Dat blijkt uit onderzoek van het Centrum Informatiebeveiliging en Privacybescherming (CIP) die eind augustus ruim 215 functionarissen gegevensbescherming (fg’s) heeft ondervraagd via een digitale enquête.
Het CIP ondervroeg de functionarissen gegevensbescherming naar hun werk en functioneren. 82 procent van de respondenten werkt bij een aan de overheid gerelateerde-organisatie. Qua achtergrond is 93 procent hoogopgeleid (hbo/wo-niveau), waarvan ruim de helft een juridische opleiding heeft.

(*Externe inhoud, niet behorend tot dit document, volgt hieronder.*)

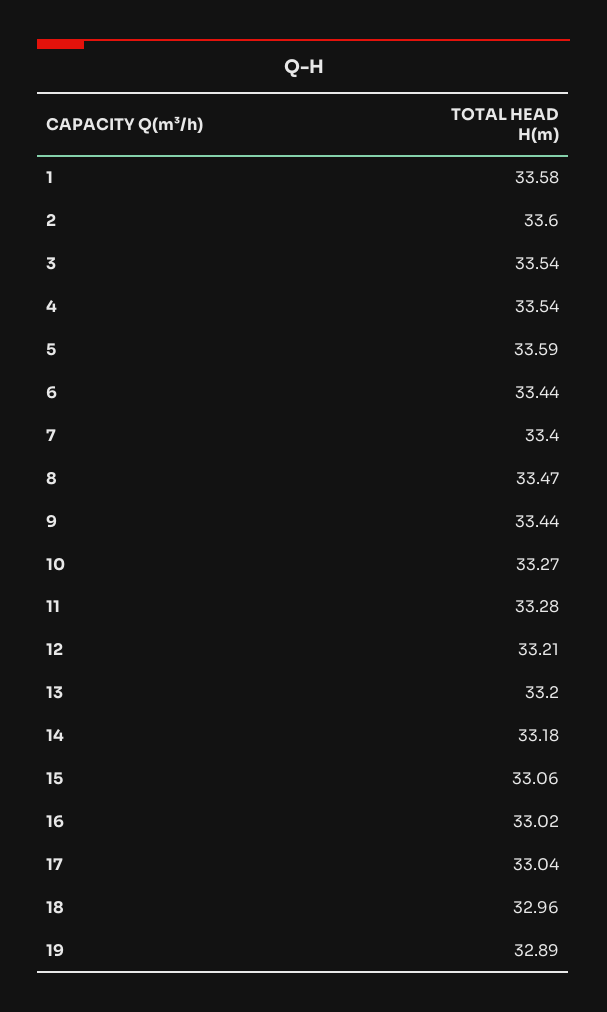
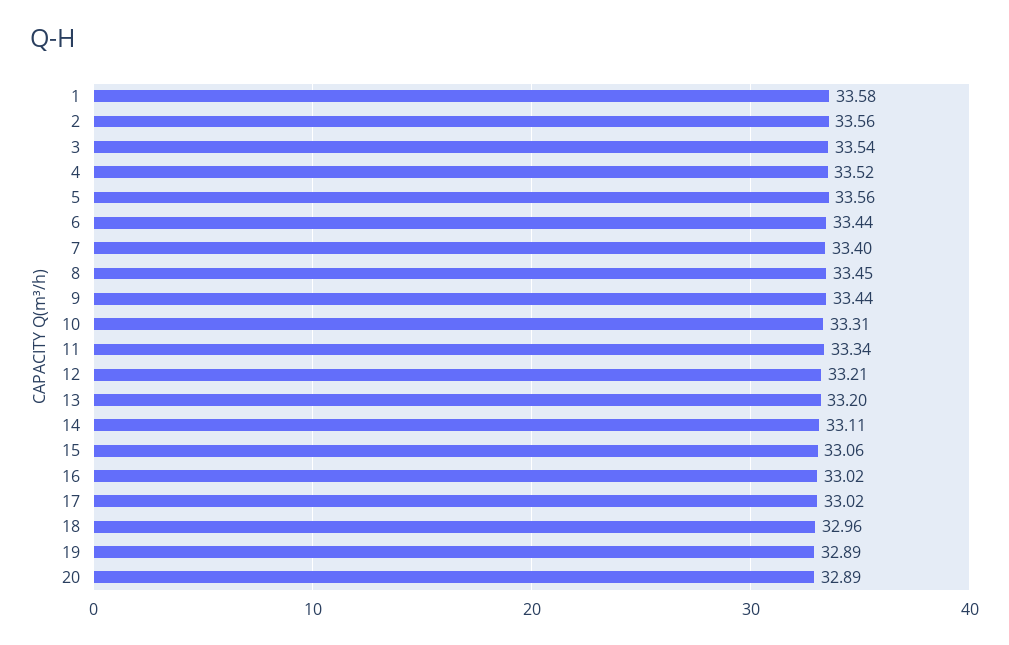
2: 33.6 -> 33.56
4: 33.54 -> 33.52
5: 33.59 -> 33.56
8: 33.47 -> 33.45
10: 33.27 -> 33.31
11: 33.28 -> 33.34
14: 33.18 -> 33.11
17: 33.04 -> 33.02
20: none -> 32.89

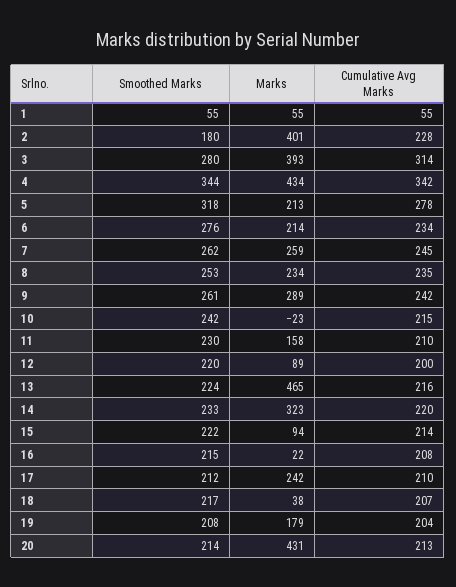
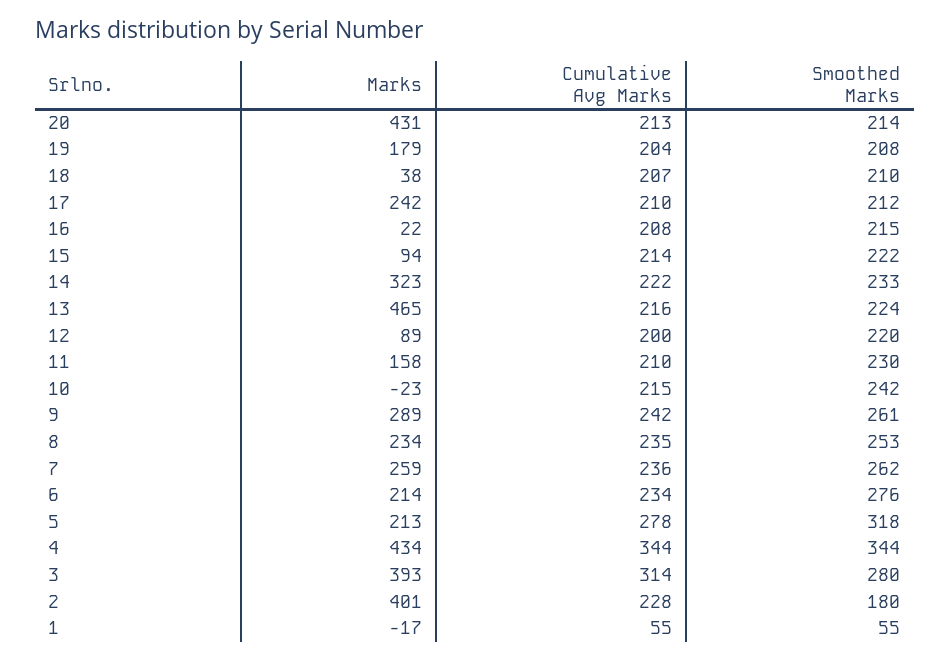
Marks, 1: 55 -> -17
Cumulative Avg Marks, 4: 342 -> 344
Cumulative Avg Marks, 7: 245 -> 236
Cumulative Avg Marks, 14: 220 -> 222
Smoothed Marks, 18: 217 -> 210

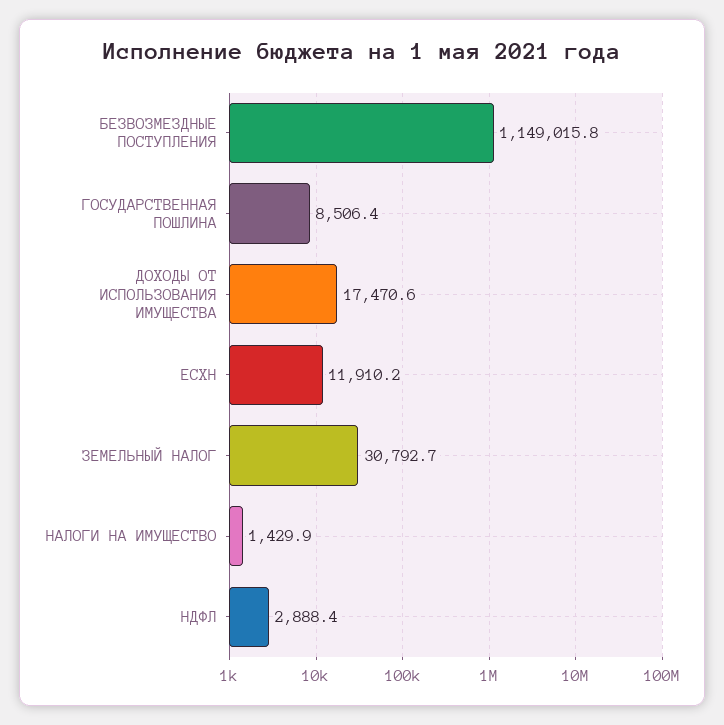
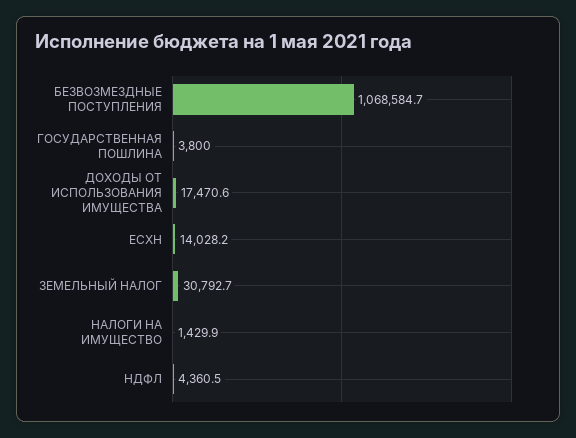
БЕЗВОЗМЕЗДНЫЕ ПОСТУПЛЕНИЯ: 1149015.8 -> 1068584.7
ГОСУДАРСТВЕННАЯ ПОШЛИНА: 8506.4 -> 3800
ЕСХН: 11910.2 -> 14028.2
НДФЛ: 2888.4 -> 4360.5

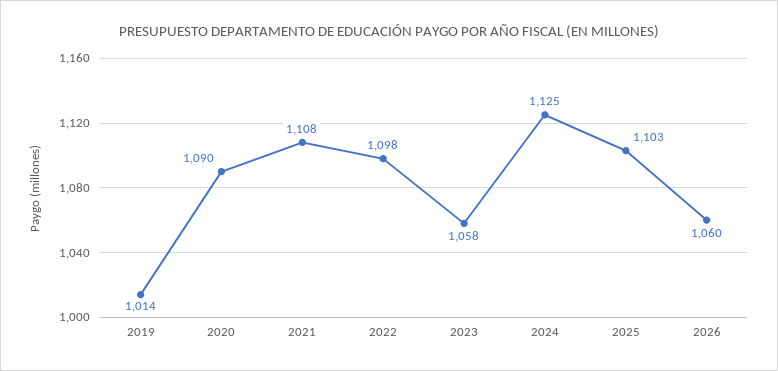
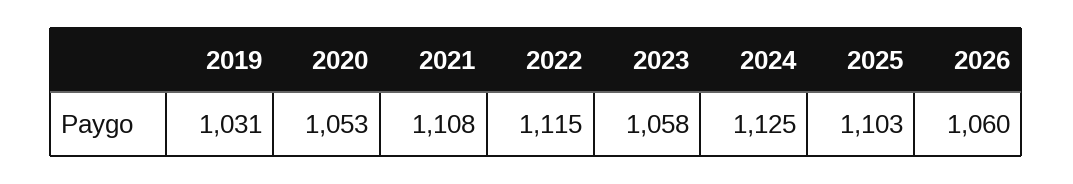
2019: 1014 -> 1031
2020: 1090 -> 1053
2022: 1098 -> 1115

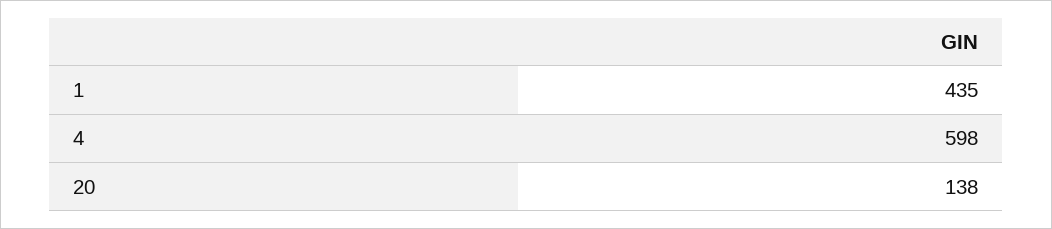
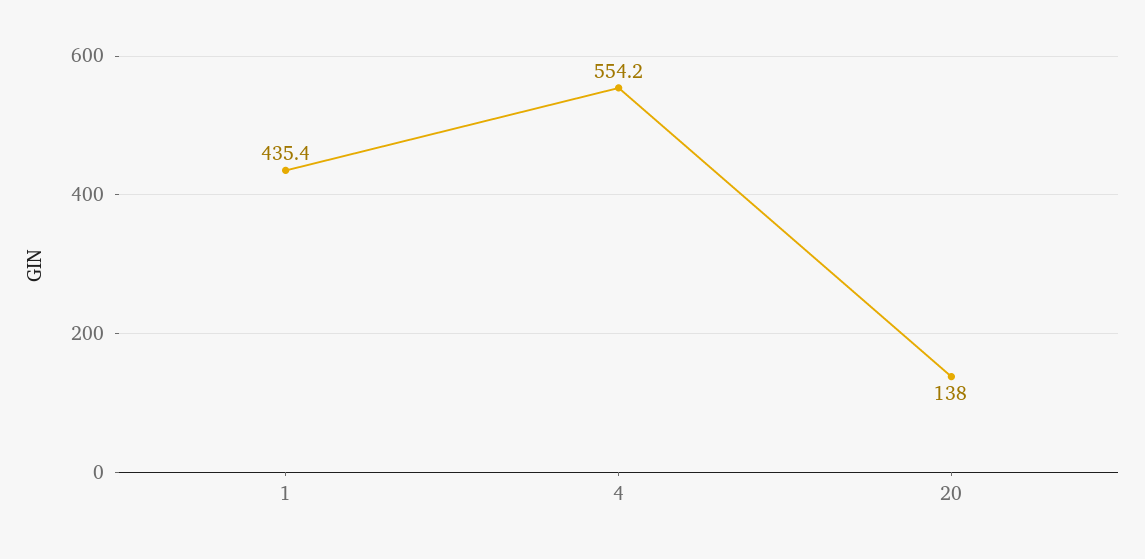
4: 598 -> 554.2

Ook heeft 78 procent al ruim tien jaar werkervaring.
De meeste fg’s hebben een dienstverband voor onbepaalde tijd en rapporteren, in de rol van senior medewerker, rechtstreeks aan een bestuur of algemeen directeur. Hierbij wordt aangegeven dat fg’s weliswaar voldoende ondersteuning ervaren vanuit bestuurders, maar niet kunnen beschikken over structureel budget (94 procent). De functie wordt veelal op deeltijdbasis uitgevoerd: voor 29 procent is dat slechts één dag per week of zelfs minder.
AVG
Fg’s worden vanuit de AVG geacht ‘professioneel, deskundig en onafhankelijk’ te zijn. De onafhankelijke positie lijkt volgens het onderzoek goed te lukken. Aan de deskundigheid wordt vanuit de AVG geen specifieke eisen gesteld, iets dat geldt voor zowel de beroepsregistratie als voor de beschikbare opleidingen.
De professionaliteit kan breed worden ingevuld: ‘juridisch, bestuurlijk sensitief, slagvaardig, adviserend, corrigerend, veranderkundig, communicatief vaardig, ondernemend’. Veel fg’s (71 procent) geven aan één of meer medewerkers te hebben, waarmee in dit kader wordt samengewerkt. In het verlengde hiervan blijkt er binnen de beroepsgroep grote behoefte te bestaan aan onderling contact, intervisie en sparren.
Externe ondersteuning zoeken de ge-enquêteerden vooral bij Centrum Informatiebeveiliging en Privacybescherming (CIP) en de Informatiebeveiligingsdienst (IBD). De ondersteuning vanuit de Autoriteit Persoonsgegevens (AP) wordt belangrijke gevonden, maar blijkt voor verbetering vatbaar: 45 procent vindt de website van de AP te weinig informatief en slechts 17 procent is van mening dat vragen adequaat worden afgehandeld.